Licenziamento per GMO: obbligo di comparazione con altre sedi aziendali

22 Marzo 2017

Nelle ipotesi di licenziamento individuale per giustificato motivo oggettivo, in conseguenza della soppressione della posizione lavorativa presso una delle sedi aziendali, la legittimità del recesso è condizionata alla sola verifica della effettività della esigenza di riduzione del personale e del rapporto di causalità tra tale esigenza ed il licenziamento concretamente operato, sicché una questione di comparazione con altre sedi si pone nei soli casi in cui l'esigenza di riorganizzazione aziendale sia potenzialmente riferibile ad una pluralità di posizioni di lavoro e non anche, invece, su base territoriale.
Massime

Nelle ipotesi di licenziamento individuale per giustificato motivo oggettivo, in conseguenza della soppressione della posizione lavorativa presso una delle sedi aziendali, la legittimità del recesso è condizionata alla sola verifica della effettività della esigenza di riduzione del personale e del rapporto di causalità tra tale esigenza ed il licenziamento concretamente operato, sicché una questione di comparazione con altre sedi si pone nei soli casi in cui l'esigenza di riorganizzazione aziendale sia potenzialmente riferibile ad una pluralità di posizioni di lavoro e non anche, invece, su base territoriale.
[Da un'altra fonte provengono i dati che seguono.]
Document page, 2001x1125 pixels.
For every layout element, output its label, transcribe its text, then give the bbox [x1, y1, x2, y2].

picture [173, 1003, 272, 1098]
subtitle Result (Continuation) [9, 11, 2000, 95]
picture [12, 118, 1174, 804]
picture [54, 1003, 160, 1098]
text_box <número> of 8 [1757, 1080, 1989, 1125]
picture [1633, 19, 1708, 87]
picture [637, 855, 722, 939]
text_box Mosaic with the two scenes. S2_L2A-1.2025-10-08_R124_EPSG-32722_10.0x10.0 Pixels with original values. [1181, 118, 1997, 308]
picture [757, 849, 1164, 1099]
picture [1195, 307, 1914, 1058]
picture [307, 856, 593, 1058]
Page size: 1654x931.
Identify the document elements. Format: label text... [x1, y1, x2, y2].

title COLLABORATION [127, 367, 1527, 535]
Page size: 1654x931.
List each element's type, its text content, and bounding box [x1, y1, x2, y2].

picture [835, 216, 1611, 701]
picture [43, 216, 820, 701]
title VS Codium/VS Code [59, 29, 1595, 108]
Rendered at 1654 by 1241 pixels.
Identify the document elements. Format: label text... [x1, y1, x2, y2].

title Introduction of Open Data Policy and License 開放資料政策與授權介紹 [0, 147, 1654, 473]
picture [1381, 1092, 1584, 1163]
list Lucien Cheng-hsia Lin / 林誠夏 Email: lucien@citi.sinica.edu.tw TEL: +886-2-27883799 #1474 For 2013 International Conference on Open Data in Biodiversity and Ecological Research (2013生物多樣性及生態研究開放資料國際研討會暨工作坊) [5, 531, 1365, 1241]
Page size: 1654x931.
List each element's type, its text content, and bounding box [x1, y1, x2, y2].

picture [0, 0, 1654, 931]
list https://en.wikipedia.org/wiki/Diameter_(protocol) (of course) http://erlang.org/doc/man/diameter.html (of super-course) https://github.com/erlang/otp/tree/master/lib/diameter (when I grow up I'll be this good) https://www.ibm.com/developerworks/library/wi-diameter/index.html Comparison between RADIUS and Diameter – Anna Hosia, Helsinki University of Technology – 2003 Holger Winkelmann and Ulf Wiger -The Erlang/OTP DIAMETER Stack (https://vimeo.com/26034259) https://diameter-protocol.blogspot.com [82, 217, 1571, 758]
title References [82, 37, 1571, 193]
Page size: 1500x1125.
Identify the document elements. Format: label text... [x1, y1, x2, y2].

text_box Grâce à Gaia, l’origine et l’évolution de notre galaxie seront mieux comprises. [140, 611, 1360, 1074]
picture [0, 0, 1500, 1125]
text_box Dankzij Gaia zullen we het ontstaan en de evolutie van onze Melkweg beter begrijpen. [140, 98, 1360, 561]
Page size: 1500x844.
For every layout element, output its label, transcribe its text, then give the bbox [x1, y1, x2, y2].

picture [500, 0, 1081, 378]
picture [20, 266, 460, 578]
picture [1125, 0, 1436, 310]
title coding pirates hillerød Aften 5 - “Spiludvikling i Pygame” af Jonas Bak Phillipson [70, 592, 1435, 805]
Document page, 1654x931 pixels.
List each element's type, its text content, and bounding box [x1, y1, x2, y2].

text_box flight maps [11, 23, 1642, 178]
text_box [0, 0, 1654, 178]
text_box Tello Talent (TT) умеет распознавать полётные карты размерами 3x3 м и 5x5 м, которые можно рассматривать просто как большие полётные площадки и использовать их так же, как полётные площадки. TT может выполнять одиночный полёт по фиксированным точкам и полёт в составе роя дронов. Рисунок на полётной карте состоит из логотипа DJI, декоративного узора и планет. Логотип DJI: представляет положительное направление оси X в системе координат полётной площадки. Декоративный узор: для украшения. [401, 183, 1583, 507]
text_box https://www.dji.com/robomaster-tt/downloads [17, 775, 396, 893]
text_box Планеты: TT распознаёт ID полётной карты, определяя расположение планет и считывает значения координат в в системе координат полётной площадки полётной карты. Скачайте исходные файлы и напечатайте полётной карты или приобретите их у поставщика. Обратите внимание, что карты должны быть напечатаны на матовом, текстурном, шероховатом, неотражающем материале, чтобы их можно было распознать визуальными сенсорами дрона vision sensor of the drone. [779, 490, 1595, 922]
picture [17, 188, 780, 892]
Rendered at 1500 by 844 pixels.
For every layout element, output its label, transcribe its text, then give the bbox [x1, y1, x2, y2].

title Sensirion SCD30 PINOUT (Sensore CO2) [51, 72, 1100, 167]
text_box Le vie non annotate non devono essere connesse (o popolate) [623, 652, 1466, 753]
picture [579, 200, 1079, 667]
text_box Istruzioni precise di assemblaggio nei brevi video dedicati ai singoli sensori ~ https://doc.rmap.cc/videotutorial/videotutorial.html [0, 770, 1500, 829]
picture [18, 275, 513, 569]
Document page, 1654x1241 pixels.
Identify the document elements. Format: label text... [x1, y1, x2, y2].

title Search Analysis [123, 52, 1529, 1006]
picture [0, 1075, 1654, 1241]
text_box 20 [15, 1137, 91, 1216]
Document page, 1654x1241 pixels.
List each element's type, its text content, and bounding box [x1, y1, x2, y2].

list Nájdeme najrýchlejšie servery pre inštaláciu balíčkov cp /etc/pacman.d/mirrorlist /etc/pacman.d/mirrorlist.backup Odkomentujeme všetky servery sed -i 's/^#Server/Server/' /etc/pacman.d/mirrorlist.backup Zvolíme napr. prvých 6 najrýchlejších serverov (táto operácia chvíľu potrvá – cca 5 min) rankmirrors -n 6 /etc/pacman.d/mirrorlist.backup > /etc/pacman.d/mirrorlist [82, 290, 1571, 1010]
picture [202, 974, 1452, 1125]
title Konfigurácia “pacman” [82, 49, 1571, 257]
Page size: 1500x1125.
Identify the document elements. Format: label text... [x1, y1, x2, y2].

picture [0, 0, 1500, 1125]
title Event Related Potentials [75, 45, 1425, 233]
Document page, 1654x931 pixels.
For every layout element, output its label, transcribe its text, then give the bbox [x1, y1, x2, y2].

Nei casi di licenziamento per giustificato motivo oggettivo, il datore ha l'onere di provare che al momento del licenziamento non sussisteva alcuna posizione a cui il lavoratore avrebbe potuto essere assegnato per l'espletamento di mansioni equivalenti, ovvero di avere prospettato al lavoratore, la possibilità di essere adibito a mansioni inferiori, ove rientranti nel bagaglio professionale del lavoratore e compatibili con l'assetto organizzativo senza, tuttavia, ottenerne il consenso.

Il caso

Un lavoratore ha agito in giudizio impugnando il licenziamento intimato per la soppressione della sua posizione di unico manutentore presso la sede aziendale, lamentando la violazione dei criteri di scelta e deducendo la possibilità di un reimpiego alternativo in mansioni equivalenti o inferiori.

Tra le doglianze, il ricorrente evidenziava di avere appreso solamente nel corso dell'istruttoria della circostanza, omessa del tutto nella comunicazione di licenziamento, che la società aveva provveduto all'esternalizzazione della funzione di manutentore solo in alcune sedi aziendali.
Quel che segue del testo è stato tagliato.